La luzerne est de loin la plante fourragère qui produit le plus de protéines à l’hectare. Son intérêt cette année étant d'autant plus marquée qu'elle peut etre une alternative intéressante face à la forte hausse du marché des correcteurs azotés. La période idéale de semis étant le mois d'aout jusqu'à début septembre, et la qualité de son implantation étant primordiale pour optimiser sa production sur 3-4 ans, voici un rappel des principales préconisation nécessaire à la réussite de sa culture.
Une implantation à soigner
Choix de la parcelle
La luzerne exprime son potentiel seulement si son système racinaire est suffisamment profond et bien développée. Il convient de la réserver sur des parcelles saines et bien structurées. Les sols hydromorphes ou trop compact sont donc à éviter. Quelque soit le type de sol, le PH doit être proche de la neutralité, compris entre 6,5 et 7,2.
Privilégier un semis d'été
La luzerne doit atteindre le stade 2-3 feuilles trifoliée avant les 1ères gelées. Il est important pour cela de semer la luzerne courant août voir début septembre, tout en attendant un minimum d’humidité du sol avant d’engager un semis afin de faciliter la levée.
Privilégiez une levée dense (350 à 500 pieds levés à l’automne) et rapide afin de limiter les risques de salissement. Nous conseillons 20 à 25 kg/ha maximum de semences en pure et 18 à 20 kg/ha lorsque la luzerne est associée à une graminée (dactyle, fétuque).
Inoculation : rarement nécessaire !
Les bactéries Rhizobium qui vont fixer l’azote de l’air sont généralement présentes dans les sols calcaires à pH de 6.5 et plus, d’autant plus que la luzerne a déjà été cultivée sur la parcelle. L’inoculation ne doit donc etre envisagée uniquement dans les sols à tendance acide. Rappelons que le mélange semences inoculum doit être réalisé soigneusement, et le semis suivre dans la foulée, car les bactéries étant sensibles à la lumière.
Soigner le lit de semence
Le lit de semence doit être soigneusement préparé et bien tassé pour permettre un bon contact entre la graine et la terre. Les graines sont petites, et pas si faciles à réhumecter. Il faut donc semer peu profond (1 cm) et tasser après le semis.
Une parcelle propore en 1ere année d'exploitation
Les solutions agronomiques et phytosanitaires sont complémentaires pour assurer une bonne propreté de votre culture. Privilégiez le respect des normes agronomiques en préventif, puis si besoins en curatifs les solutions phytosanitaires :
- Au semis : réaliser si possible un faux semis pour faire levée les adventices.

> [Items de données]
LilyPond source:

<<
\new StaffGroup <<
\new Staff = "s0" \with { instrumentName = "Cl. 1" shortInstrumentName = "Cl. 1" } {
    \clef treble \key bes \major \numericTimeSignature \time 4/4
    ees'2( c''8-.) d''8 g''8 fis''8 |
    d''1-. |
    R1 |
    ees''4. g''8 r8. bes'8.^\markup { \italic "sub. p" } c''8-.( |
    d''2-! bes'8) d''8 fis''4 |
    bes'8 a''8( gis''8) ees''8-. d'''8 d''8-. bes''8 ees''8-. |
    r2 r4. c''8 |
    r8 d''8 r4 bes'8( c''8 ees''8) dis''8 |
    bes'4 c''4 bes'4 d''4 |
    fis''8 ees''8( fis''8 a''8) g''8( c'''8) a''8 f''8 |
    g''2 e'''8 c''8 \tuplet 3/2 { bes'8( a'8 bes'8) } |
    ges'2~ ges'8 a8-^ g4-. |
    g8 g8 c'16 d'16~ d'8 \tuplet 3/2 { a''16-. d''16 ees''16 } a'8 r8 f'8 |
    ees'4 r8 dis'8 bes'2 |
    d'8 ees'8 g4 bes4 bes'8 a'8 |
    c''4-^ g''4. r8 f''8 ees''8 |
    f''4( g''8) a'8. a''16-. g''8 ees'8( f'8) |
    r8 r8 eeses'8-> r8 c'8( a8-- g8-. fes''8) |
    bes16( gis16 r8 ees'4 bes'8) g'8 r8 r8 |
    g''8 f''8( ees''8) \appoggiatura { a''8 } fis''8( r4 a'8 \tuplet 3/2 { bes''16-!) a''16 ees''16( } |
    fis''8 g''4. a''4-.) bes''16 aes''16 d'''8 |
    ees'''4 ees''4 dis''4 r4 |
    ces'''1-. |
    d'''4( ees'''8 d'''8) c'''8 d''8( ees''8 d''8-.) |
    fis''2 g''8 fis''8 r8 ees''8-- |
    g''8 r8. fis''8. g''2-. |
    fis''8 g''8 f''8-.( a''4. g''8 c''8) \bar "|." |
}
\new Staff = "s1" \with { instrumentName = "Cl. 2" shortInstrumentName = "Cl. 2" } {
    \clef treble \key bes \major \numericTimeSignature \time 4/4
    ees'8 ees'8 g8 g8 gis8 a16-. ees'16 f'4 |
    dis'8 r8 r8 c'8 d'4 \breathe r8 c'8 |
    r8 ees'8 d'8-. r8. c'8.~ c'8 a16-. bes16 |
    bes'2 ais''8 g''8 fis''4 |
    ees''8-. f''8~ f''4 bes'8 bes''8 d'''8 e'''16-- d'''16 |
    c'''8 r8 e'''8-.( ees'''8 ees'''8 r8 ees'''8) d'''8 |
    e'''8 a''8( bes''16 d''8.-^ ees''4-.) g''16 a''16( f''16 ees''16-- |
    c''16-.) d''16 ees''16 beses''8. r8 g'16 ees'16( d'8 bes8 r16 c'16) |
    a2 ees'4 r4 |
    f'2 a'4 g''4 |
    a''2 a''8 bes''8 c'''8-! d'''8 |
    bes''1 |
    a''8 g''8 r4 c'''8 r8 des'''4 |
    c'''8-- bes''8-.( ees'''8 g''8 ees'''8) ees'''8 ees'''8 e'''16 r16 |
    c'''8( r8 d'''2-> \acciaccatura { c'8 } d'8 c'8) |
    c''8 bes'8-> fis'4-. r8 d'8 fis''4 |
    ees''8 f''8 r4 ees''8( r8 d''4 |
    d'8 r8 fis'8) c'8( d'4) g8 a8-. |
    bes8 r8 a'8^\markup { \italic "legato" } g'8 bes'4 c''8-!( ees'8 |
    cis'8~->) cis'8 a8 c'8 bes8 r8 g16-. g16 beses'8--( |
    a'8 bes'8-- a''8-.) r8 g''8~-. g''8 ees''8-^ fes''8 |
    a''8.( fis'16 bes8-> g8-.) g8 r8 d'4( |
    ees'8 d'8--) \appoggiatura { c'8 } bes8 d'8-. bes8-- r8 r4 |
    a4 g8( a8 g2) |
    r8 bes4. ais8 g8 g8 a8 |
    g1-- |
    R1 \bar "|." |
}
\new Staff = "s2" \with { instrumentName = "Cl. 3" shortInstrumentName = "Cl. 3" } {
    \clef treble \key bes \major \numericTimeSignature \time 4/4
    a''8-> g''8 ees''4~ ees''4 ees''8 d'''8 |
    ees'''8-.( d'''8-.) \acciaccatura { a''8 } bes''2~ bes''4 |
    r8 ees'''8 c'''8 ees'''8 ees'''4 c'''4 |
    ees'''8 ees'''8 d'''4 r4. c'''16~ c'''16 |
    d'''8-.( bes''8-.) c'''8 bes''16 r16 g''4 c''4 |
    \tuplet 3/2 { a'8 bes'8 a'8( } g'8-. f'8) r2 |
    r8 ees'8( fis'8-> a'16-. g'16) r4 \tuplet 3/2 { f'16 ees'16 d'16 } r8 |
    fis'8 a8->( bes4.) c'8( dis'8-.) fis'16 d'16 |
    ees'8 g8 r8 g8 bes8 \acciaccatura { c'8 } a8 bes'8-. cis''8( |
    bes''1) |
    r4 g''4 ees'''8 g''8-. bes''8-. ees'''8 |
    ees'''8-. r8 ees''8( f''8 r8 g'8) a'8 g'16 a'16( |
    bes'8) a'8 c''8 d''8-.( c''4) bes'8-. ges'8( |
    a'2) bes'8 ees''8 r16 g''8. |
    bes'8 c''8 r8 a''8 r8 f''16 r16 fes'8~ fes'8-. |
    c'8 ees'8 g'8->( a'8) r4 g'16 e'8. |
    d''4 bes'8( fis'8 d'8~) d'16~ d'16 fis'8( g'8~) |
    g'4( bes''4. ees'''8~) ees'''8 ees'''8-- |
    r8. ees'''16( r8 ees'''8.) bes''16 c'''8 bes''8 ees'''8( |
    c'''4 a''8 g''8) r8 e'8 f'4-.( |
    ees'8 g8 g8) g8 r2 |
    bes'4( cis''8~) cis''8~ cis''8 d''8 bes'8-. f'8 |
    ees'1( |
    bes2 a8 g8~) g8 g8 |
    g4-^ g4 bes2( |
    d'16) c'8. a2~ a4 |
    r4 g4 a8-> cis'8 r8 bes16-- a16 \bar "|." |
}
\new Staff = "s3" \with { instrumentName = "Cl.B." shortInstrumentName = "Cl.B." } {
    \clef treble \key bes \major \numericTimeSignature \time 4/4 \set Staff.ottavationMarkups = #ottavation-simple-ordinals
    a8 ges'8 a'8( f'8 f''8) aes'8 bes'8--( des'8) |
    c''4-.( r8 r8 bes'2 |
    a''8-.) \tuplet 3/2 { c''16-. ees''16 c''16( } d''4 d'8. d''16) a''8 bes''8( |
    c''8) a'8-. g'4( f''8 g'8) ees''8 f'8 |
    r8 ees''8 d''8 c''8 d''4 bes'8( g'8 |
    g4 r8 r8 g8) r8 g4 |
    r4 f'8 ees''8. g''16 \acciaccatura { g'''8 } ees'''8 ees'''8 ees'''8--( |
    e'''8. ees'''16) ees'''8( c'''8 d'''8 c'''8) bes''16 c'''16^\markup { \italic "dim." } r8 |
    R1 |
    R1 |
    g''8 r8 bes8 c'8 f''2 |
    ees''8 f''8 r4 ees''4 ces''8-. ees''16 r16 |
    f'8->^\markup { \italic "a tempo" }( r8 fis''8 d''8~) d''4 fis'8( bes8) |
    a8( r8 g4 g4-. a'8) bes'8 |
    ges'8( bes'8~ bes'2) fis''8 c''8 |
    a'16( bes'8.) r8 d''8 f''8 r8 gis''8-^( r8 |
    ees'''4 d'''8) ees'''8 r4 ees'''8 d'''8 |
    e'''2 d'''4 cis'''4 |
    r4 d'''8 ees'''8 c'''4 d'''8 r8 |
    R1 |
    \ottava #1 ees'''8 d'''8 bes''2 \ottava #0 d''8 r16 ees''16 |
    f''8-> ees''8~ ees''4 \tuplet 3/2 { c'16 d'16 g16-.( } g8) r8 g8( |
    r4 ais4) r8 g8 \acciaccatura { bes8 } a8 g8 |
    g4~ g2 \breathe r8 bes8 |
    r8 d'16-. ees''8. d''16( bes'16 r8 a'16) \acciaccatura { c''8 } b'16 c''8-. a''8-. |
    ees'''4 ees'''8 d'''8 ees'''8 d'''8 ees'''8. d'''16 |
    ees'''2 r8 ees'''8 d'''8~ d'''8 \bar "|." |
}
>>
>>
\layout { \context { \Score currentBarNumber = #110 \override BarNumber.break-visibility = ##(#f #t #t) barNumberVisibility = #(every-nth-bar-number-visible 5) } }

> [Consignes]
A. Reprenez mot pour mot le passage du texte sur la luzerne, de « Soigner le lit » à « levée les adventices. ».
B. D'après le texte sur la luzerne, les affirmations suivantes sont-elles exactes ? Répondez par oui ou par non, en citant à chaque fois les mots décisifs du texte. (i) Le pH du sol doit se situer entre 6,5 et 7,2, quel que soit le type de sol. (ii) L'inoculation est conseillée dans les sols calcaires. (iii) La luzerne se sème à environ 5 cm de profondeur.
Seul le texte sur la luzerne sert de source ici.

> [Résultats attendus]
A.
Soigner le lit de semence
Le lit de semence doit être soigneusement préparé et bien tassé pour permettre un bon contact entre la graine et la terre. Les graines sont petites, et pas si faciles à réhumecter. Il faut donc semer peu profond (1 cm) et tasser après le semis.
Une parcelle propore en 1ere année d'exploitation
Les solutions agronomiques et phytosanitaires sont complémentaires pour assurer une bonne propreté de votre culture. Privilégiez le respect des normes agronomiques en préventif, puis si besoins en curatifs les solutions phytosanitaires :
- Au semis : réaliser si possible un faux semis pour faire levée les adventices.

B.
(i) Oui : « Quelque soit le type de sol, le PH doit être proche de la neutralité, compris entre 6,5 et 7,2. »
(ii) Non : « L’inoculation ne doit donc etre envisagée uniquement dans les sols à tendance acide. »
(iii) Non : « Il faut donc semer peu profond (1 cm) et tasser après le semis. »